CAN 2025 : quand la spéculation gâche la finale
Depuis la qualification héroïque des Lions de l’Atlas mercredi dernier, obtenir le précieux sésame pour le stade Prince Moulay Abdellah est devenu un véritable défi pour des milliers de fans.
Un véritable défi
Le contraste entre les tarifs officiels et la réalité du marché est frappant. La CAF avait initialement fixé des prix allant de 400 dirhams pour la catégorie 3 à 900 dirhams pour la catégorie 1. Cependant, ces billets se sont volatilisés en quelques minutes sur la plateforme officielle, laissant place à une spéculation effrénée. Dans les rues de la capitale et sur les réseaux sociaux, les prix s’envolent : les tickets de catégorie 3, les plus recherchés, se négocient désormais entre 500 et 800 euros, tandis que certaines places en catégorie 1 atteignent des sommets dépassant les 1 500 euros. Des loges VIP sont même annoncées à des prix extravagants, frôlant parfois les 20 000 dollars.

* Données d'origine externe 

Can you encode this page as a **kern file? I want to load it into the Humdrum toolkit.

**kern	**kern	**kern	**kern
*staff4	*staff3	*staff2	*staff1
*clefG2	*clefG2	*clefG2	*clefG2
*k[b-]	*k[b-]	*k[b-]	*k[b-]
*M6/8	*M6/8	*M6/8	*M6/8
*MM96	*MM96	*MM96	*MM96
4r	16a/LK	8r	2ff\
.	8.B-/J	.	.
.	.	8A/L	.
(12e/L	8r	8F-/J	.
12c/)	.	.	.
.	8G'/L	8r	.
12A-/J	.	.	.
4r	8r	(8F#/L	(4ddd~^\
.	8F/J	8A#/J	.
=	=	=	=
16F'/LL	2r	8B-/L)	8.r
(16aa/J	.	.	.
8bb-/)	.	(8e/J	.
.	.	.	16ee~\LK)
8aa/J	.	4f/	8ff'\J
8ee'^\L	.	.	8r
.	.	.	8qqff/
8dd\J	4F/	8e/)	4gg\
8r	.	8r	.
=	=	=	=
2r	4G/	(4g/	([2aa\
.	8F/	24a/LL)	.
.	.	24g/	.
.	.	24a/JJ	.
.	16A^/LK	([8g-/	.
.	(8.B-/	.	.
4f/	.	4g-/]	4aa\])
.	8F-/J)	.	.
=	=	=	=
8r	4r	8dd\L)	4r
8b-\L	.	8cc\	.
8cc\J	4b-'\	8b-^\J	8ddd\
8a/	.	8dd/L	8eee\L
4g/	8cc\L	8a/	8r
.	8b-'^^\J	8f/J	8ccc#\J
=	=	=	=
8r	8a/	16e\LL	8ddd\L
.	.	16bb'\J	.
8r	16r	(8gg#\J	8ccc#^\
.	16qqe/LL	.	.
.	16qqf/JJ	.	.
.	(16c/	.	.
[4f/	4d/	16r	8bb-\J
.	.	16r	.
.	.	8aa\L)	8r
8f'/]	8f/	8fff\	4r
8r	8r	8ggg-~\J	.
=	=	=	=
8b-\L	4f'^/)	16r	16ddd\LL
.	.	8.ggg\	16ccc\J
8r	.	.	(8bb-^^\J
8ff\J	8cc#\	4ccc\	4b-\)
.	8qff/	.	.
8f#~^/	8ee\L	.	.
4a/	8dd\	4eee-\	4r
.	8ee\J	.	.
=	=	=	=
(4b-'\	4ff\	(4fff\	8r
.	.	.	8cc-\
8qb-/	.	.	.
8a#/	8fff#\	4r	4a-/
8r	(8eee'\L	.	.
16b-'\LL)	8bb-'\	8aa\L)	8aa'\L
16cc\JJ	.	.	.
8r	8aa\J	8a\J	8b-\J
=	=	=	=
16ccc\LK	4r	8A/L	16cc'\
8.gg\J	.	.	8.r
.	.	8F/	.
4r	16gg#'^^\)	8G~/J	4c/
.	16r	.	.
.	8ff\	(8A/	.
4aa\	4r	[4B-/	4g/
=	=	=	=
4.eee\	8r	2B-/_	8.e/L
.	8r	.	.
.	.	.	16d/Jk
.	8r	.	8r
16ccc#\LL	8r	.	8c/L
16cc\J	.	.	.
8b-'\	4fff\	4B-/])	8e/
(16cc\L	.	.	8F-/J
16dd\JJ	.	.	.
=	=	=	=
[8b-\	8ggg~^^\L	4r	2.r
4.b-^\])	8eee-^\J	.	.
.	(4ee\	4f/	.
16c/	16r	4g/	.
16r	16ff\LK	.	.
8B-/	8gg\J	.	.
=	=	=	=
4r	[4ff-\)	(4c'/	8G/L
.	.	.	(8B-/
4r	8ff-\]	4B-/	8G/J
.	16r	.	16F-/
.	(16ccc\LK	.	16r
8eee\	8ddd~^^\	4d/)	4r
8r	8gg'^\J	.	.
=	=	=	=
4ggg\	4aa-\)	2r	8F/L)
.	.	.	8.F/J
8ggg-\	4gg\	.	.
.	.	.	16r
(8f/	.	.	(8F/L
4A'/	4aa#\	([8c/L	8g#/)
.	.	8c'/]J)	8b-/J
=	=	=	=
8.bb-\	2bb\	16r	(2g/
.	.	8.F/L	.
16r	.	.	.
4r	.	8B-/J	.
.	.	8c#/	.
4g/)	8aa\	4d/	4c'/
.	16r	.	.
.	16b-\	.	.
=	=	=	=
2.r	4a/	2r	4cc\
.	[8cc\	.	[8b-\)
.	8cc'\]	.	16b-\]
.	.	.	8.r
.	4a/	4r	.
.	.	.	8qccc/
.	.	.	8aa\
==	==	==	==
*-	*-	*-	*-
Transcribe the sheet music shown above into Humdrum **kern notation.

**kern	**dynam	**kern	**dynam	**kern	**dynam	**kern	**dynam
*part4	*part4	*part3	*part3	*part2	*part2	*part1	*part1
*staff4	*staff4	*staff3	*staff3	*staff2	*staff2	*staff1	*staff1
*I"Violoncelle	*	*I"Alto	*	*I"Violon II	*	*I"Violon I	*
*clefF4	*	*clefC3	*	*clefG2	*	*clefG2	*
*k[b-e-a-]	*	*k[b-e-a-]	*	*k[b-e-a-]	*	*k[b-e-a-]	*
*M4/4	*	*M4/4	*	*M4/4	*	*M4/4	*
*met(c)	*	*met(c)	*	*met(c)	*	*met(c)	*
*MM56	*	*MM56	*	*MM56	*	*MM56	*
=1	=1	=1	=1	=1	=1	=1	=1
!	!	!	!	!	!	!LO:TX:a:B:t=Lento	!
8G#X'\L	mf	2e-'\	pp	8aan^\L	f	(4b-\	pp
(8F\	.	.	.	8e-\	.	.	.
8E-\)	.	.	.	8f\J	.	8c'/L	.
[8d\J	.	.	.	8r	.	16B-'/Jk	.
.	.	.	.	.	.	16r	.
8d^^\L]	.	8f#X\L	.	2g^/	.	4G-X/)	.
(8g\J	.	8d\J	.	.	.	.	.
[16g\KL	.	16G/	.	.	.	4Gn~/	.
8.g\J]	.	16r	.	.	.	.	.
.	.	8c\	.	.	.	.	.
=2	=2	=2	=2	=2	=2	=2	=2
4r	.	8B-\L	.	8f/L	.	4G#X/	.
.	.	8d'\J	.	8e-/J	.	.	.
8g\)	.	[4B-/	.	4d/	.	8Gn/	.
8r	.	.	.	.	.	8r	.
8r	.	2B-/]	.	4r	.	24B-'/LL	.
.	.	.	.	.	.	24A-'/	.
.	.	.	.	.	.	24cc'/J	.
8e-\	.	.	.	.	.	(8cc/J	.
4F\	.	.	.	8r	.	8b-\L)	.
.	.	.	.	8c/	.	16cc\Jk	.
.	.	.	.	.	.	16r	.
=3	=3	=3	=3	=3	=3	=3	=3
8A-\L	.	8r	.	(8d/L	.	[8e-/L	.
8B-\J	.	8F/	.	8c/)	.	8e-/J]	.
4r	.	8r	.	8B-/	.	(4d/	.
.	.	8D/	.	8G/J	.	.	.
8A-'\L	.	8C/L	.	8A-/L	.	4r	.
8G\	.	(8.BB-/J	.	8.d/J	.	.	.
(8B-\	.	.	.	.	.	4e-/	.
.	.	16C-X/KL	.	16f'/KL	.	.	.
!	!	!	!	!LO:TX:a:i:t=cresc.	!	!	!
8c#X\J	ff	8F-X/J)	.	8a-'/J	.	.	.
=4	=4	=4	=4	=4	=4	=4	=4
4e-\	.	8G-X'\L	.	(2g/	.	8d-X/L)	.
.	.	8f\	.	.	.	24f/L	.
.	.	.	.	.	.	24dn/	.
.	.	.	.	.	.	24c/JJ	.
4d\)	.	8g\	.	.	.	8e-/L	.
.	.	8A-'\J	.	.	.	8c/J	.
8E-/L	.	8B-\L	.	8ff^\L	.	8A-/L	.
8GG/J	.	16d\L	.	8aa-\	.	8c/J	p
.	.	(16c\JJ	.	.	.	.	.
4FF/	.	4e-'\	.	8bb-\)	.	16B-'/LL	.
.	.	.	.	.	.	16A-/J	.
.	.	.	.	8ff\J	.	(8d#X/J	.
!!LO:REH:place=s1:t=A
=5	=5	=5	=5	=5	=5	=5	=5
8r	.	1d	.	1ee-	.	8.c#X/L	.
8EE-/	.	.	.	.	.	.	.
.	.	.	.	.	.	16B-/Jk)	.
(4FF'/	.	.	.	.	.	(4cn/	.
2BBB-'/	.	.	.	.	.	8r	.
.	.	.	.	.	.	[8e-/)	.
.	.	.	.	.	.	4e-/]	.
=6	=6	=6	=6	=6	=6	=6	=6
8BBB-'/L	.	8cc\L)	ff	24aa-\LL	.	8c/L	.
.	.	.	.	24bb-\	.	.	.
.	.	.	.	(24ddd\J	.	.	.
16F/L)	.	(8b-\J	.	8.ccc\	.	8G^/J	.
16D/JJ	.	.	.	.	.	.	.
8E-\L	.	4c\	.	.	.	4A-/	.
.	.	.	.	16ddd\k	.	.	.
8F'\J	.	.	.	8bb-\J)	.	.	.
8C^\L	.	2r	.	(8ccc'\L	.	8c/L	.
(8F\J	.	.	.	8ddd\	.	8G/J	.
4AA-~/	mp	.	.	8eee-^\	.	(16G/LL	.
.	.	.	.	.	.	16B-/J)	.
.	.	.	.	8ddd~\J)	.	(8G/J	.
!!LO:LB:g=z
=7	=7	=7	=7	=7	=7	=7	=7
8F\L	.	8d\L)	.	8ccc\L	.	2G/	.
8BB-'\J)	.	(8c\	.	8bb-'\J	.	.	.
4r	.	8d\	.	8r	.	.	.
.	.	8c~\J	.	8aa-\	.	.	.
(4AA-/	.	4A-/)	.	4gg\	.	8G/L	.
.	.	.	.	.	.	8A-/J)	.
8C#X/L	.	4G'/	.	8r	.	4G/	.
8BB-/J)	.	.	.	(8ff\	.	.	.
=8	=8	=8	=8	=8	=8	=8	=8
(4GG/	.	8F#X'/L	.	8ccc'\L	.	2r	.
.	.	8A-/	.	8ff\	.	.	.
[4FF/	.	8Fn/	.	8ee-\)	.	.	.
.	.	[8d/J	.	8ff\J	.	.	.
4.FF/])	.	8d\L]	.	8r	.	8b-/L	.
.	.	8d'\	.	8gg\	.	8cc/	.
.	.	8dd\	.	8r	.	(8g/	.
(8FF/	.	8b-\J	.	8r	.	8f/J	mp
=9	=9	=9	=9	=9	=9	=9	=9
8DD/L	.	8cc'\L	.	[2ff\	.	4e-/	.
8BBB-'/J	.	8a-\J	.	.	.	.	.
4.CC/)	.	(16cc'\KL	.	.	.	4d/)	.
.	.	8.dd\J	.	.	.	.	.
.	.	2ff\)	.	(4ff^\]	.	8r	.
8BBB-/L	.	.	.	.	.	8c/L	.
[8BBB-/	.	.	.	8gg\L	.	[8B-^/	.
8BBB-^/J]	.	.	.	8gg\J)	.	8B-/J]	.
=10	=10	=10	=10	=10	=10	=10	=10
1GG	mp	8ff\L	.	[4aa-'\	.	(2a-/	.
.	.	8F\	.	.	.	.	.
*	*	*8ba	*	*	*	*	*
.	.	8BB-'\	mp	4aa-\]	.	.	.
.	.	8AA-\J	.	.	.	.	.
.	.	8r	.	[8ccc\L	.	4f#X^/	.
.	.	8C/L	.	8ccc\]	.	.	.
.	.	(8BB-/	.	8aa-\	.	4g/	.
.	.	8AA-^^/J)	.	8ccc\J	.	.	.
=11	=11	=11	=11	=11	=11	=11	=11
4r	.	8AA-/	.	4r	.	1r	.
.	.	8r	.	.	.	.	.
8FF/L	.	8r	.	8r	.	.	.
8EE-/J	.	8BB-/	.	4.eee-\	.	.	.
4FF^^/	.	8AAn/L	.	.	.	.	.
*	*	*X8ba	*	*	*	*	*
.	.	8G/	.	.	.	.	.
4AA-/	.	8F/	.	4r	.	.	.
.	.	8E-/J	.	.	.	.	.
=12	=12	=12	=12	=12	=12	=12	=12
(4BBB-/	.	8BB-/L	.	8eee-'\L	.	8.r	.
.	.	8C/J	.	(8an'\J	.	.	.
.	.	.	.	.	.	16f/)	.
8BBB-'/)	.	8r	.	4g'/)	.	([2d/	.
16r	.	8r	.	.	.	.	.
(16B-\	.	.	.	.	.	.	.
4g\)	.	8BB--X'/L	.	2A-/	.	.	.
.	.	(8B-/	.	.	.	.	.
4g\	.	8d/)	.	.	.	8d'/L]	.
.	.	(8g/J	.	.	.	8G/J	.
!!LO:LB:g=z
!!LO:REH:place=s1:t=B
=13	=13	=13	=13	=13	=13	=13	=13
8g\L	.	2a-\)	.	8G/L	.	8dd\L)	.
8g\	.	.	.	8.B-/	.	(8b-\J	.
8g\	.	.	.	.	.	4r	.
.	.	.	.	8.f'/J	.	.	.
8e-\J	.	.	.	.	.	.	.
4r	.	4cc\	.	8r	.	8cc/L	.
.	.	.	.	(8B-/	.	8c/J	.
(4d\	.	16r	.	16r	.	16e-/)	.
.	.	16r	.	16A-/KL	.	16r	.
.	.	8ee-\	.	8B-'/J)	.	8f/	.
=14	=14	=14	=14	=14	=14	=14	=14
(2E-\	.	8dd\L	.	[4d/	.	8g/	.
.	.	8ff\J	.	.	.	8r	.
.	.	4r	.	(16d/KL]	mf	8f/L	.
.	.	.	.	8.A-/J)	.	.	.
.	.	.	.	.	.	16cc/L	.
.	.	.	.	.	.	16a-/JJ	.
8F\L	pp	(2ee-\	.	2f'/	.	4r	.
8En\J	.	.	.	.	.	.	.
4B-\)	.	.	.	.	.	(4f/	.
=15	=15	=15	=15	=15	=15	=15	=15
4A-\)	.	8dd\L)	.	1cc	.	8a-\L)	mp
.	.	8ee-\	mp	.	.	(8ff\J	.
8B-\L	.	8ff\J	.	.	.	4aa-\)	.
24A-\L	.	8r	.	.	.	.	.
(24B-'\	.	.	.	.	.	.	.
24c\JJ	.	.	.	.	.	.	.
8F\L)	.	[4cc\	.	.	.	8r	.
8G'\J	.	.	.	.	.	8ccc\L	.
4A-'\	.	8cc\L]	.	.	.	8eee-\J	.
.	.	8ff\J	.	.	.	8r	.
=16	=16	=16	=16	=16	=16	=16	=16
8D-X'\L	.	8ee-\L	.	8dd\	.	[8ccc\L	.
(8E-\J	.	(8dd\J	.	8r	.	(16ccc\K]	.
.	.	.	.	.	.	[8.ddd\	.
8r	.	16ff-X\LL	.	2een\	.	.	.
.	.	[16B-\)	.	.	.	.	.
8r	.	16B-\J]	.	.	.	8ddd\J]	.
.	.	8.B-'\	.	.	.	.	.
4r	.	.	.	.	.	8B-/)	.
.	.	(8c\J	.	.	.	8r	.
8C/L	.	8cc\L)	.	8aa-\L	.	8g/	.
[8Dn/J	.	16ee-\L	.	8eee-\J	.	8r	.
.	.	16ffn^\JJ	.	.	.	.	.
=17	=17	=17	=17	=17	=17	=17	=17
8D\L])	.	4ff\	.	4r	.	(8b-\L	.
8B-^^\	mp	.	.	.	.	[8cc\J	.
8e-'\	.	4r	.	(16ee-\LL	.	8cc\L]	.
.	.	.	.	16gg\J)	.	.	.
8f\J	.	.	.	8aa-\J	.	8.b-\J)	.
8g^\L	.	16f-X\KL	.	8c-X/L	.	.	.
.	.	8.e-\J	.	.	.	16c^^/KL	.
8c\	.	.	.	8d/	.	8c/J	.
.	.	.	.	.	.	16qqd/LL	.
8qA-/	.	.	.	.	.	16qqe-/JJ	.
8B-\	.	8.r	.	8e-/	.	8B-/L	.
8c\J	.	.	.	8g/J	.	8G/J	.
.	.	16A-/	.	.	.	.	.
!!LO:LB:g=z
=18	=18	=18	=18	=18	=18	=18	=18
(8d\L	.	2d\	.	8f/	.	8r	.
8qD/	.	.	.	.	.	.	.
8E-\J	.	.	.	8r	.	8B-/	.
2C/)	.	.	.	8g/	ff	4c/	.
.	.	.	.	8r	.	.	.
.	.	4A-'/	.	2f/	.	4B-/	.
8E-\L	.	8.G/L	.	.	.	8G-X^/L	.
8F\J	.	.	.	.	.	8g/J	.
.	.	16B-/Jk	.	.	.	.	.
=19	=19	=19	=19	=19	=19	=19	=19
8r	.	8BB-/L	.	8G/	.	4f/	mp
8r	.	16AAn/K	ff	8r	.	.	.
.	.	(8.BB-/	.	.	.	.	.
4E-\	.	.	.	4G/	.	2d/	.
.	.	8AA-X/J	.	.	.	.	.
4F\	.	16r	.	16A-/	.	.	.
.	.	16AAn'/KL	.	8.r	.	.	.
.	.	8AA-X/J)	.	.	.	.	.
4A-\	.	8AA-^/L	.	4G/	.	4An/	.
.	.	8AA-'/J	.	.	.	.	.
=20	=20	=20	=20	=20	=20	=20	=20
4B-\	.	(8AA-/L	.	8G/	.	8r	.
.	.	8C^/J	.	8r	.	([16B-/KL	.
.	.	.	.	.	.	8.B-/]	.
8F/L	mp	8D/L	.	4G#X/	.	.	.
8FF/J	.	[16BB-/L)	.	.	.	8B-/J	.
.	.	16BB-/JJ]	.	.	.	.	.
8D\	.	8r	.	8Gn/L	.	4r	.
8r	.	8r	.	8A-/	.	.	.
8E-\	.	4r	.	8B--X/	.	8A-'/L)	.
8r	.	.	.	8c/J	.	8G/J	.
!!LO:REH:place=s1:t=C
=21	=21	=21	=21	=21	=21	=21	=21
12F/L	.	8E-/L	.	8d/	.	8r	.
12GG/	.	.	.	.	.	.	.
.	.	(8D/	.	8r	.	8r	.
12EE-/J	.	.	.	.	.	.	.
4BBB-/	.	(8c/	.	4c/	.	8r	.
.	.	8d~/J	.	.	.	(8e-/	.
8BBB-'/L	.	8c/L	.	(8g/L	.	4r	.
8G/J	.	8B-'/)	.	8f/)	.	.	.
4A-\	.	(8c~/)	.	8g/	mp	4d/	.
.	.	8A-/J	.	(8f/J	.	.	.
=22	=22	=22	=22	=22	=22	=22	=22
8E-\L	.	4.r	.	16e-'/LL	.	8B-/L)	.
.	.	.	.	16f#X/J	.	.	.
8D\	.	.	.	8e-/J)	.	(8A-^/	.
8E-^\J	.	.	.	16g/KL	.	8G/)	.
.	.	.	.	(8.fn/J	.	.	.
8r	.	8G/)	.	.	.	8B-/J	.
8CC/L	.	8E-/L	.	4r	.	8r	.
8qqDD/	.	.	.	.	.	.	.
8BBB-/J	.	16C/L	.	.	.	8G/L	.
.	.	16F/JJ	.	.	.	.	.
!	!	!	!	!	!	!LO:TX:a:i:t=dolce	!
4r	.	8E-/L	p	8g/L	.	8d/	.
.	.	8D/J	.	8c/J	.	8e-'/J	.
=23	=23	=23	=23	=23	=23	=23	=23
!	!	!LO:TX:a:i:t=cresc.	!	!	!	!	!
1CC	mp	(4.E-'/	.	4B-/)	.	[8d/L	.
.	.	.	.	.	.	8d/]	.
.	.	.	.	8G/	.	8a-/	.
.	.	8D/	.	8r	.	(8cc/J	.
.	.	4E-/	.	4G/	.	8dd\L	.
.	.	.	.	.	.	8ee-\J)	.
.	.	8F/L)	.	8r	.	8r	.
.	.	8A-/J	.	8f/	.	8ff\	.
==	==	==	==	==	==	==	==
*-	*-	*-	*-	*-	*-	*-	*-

Cette situation crée un sentiment d’amertume chez de nombreux supporters locaux. Salim, un fan fidèle ayant assisté à tout le parcours du Maroc, confie son désarroi face à des tarifs devenus inaccessibles pour le citoyen moyen. Pour beaucoup, l’option de repli sera les cafés et les fan-zones de Rabat pour vivre l’ambiance malgré l’absence de ticket. Les autorités et la CAF font face à un paradoxe dérangeant : alors que le match est officiellement à guichets fermés, la crainte de voir des sièges vides à cause de billets « stockés » par des spéculateurs plane sur cette finale, comme cela avait été observé lors du match d’ouverture.
Malgré cette crise des billets, l’effervescence ne retombe pas et le marché noir devrait fonctionner à plein régime jusqu’au coup d’envoi dimanche à 20h. Pour ceux qui ont déjà leur place, le soulagement est immense, car ils seront les témoins privilégiés d’un choc au sommet qui s’annonce déjà historique pour le football africain.